Institutions want yield; can Bitcoin offer it without compromising its principles?
Although these applications are quite interesting, the question arises: Can Bitcoin support regulated and fair risk-adjusted yield on a large scale without compromising its core principles?
According to Chow, the answer is yes, provided that the market respects Bitcoin's layered architecture.
"The base layer remains conservative; yield and regulation live in the upper layers with solid bridges and transparency standards. Bitcoin L1 remains simple and decentralized, while the productive layer is found on L2, sidechains or RWA chains where wrapped Bitcoin interacts with Treasuries and tokenized credit," he observed.
The executive acknowledged that there are several technical challenges to address. He emphasized that the ecosystem must evolve from trusted multisigs to institutional-level bridges. Additionally, it should anticipate standardized one-to-one wrappers and develop real-time risk oracles.
"The ideological challenge is more difficult: after the collapse of CeFi, skepticism runs deep. The bridge is radical transparency, proof-of-reserves on-chain, declared mandates, no hidden leverage. Crucially, productive Bitcoin remains optional; self-custody remains valid. There is no need to modify Bitcoin's base layer to make it productive. We need to build over a disciplined financial layer, one that institutions can trust and that cypherpunks can verify," the executive explained in detail.

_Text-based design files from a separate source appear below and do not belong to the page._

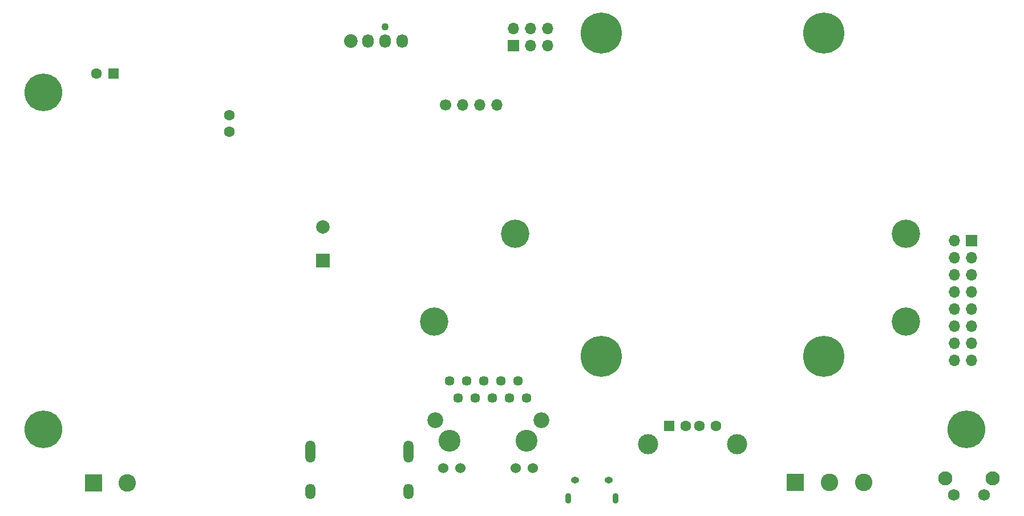
<source format=gbs>
G04 #@! TF.GenerationSoftware,KiCad,Pcbnew,(5.99.0-10527-gaaffd0c137)*
G04 #@! TF.CreationDate,2021-08-05T17:11:32-04:00*
G04 #@! TF.ProjectId,miBlackSVR,6d69426c-6163-46b5-9356-522e6b696361,rev?*
G04 #@! TF.SameCoordinates,Original*
G04 #@! TF.FileFunction,Soldermask,Bot*
G04 #@! TF.FilePolarity,Negative*
%FSLAX46Y46*%
G04 Gerber Fmt 4.6, Leading zero omitted, Abs format (unit mm)*
G04 Created by KiCad (PCBNEW (5.99.0-10527-gaaffd0c137)) date 2021-08-05 17:11:32*
%MOMM*%
%LPD*%
G01*
G04 APERTURE LIST*
%ADD10C,4.203200*%
%ADD11C,5.600000*%
%ADD12C,2.100000*%
%ADD13C,1.750000*%
%ADD14R,2.000000X2.000000*%
%ADD15C,2.000000*%
%ADD16R,2.600000X2.600000*%
%ADD17C,2.600000*%
%ADD18C,1.700000*%
%ADD19O,1.700000X1.700000*%
%ADD20C,1.600000*%
%ADD21R,1.700000X1.700000*%
%ADD22C,1.446000*%
%ADD23C,1.530000*%
%ADD24C,2.355000*%
%ADD25C,3.250000*%
%ADD26O,0.890000X1.550000*%
%ADD27O,1.250000X0.950000*%
%ADD28R,1.600000X1.600000*%
%ADD29O,1.500000X2.300000*%
%ADD30O,1.500000X3.300000*%
%ADD31C,1.100000*%
%ADD32C,2.030000*%
%ADD33O,1.730000X2.030000*%
%ADD34R,1.600000X1.500000*%
%ADD35C,3.000000*%
%ADD36C,6.100000*%
G04 APERTURE END LIST*
D10*
X138000000Y-101000000D03*
D11*
X217000000Y-117000000D03*
D12*
X220865000Y-124300000D03*
X213855000Y-124300000D03*
D13*
X219615000Y-126790000D03*
X215115000Y-126790000D03*
D10*
X208000000Y-101000000D03*
D14*
X121520000Y-91970785D03*
D15*
X121520000Y-86970785D03*
D16*
X191615000Y-124895000D03*
D17*
X196695000Y-124895000D03*
X201775000Y-124895000D03*
D18*
X139720000Y-68830000D03*
D19*
X142260000Y-68830000D03*
X144800000Y-68830000D03*
X147340000Y-68830000D03*
D20*
X107610000Y-72880000D03*
X107610000Y-70380000D03*
D21*
X149740000Y-60080000D03*
D19*
X149740000Y-57540000D03*
X152280000Y-60080000D03*
X152280000Y-57540000D03*
X154820000Y-60080000D03*
X154820000Y-57540000D03*
D22*
X140310000Y-109840000D03*
X141580000Y-112380000D03*
X142850000Y-109840000D03*
X144120000Y-112380000D03*
X145390000Y-109840000D03*
X146660000Y-112380000D03*
X147930000Y-109840000D03*
X149200000Y-112380000D03*
X150470000Y-109840000D03*
X151740000Y-112380000D03*
D23*
X139395000Y-122790000D03*
X141935000Y-122790000D03*
X150115000Y-122790000D03*
X152655000Y-122790000D03*
D24*
X138150000Y-115680000D03*
X153900000Y-115680000D03*
D25*
X140310000Y-118730000D03*
X151740000Y-118730000D03*
D11*
X80000000Y-117000000D03*
D21*
X217740000Y-89020000D03*
D19*
X215200000Y-89020000D03*
X217740000Y-91560000D03*
X215200000Y-91560000D03*
X217740000Y-94100000D03*
X215200000Y-94100000D03*
X217740000Y-96640000D03*
X215200000Y-96640000D03*
X217740000Y-99180000D03*
X215200000Y-99180000D03*
X217740000Y-101720000D03*
X215200000Y-101720000D03*
X217740000Y-104260000D03*
X215200000Y-104260000D03*
X217740000Y-106800000D03*
X215200000Y-106800000D03*
D10*
X208000000Y-88000000D03*
D26*
X157910000Y-127310000D03*
D27*
X158910000Y-124610000D03*
D26*
X164910000Y-127310000D03*
D27*
X163910000Y-124610000D03*
D28*
X90432380Y-64220000D03*
D20*
X87932380Y-64220000D03*
D10*
X150000000Y-88000000D03*
D29*
X119680000Y-126275000D03*
D30*
X134180000Y-120315000D03*
D29*
X134180000Y-126275000D03*
D30*
X119680000Y-120315000D03*
D16*
X87500000Y-125005000D03*
D17*
X92500000Y-125005000D03*
D31*
X130740000Y-57240000D03*
D32*
X125660000Y-59400000D03*
D33*
X128200000Y-59400000D03*
X130740000Y-59400000D03*
X133280000Y-59400000D03*
D34*
X172860000Y-116500000D03*
D20*
X175360000Y-116500000D03*
X177360000Y-116500000D03*
X179860000Y-116500000D03*
D35*
X182930000Y-119210000D03*
X169790000Y-119210000D03*
D36*
X162820000Y-58170000D03*
X195820000Y-58170000D03*
X195820000Y-106170000D03*
X162820000Y-106170000D03*
D11*
X80000000Y-67000000D03*
M02*

</source>
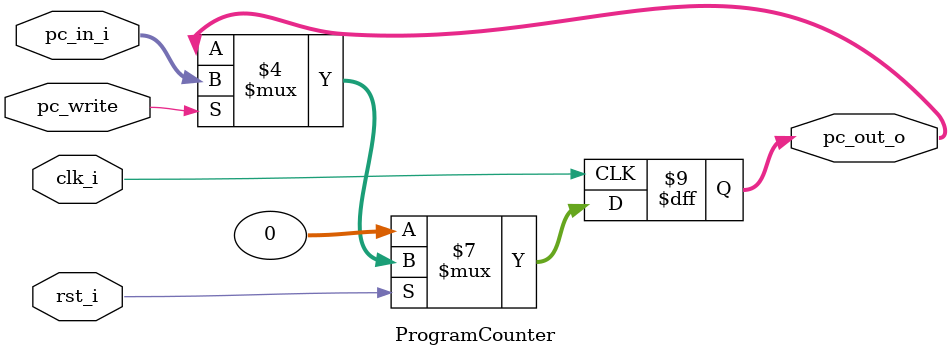
<source format=v>

`timescale 1ns/1ps
module ProgramCounter(
    clk_i,
	rst_i,
	pc_write,
	pc_in_i,
	pc_out_o
	);
     
//I/O ports
input           clk_i;
input	        rst_i;
input 			pc_write;
input  [32-1:0] pc_in_i;
output [32-1:0] pc_out_o;
 
//Internal Signals
reg    [32-1:0] pc_out_o;
 
//Parameter

    
//Main function
always @(posedge clk_i) begin
    if(~rst_i)
	    pc_out_o <= 0;
	else
		begin
			if(pc_write)	
				pc_out_o <= pc_in_i;
			else 
				pc_out_o <= pc_out_o;
		end
end

endmodule



                    
                    
</source>
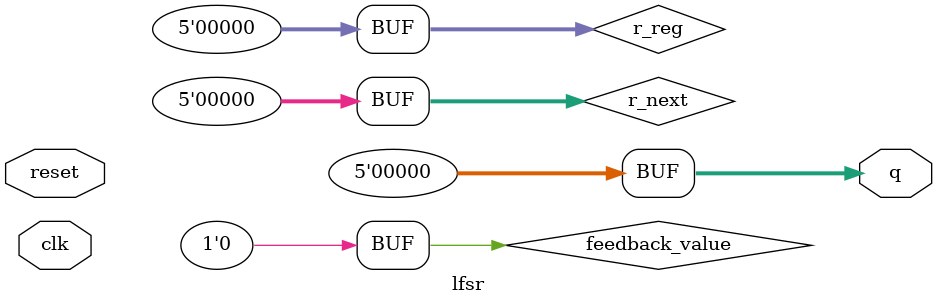
<source format=v>
module lfsr( 
    input clk,
    input reset,
    output [4:0] q
); 
reg [4:0] r_reg;
wire [4:0] r_next;
wire feedback_value;
// on reset set the value of r_reg to 1
// otherwise assign r_next to r_reg
// assign the xor of bit positions 2 and 4 of r_reg to feedback_value
// assign feedback value concatenated with 4 MSBs of r_reg to r_next
// assign r_reg to the output q
assign r_next = r_reg[4];
assign q = r_reg[3];
assign feedback_value = r_reg[2];
assign r_next = r_reg[1];
assign r_next = r_reg[0];

always@(posedge clk, posedge reset)
begin
	if(reset)
		r_reg <= 5'b11111;
	else
		r_reg <= r_next;
end

assign q = r_reg;
assign feedback_value = r_reg[4];

endmodule

</source>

Ultimately, Chow's message is clear: the next phase of Bitcoin will be defined not by narrative or speculation, but by rigorous financial engineering. If the sector can offer transparent, regulated, yield-generating structures without compromising the core principles of Bitcoin, institutions will return, not as short-term speculators, but as long-term allocators.
The road to 2026 goes through utility, credibility, and Bitcoin, demonstrating its ability to compete in a world where capital demands productivity.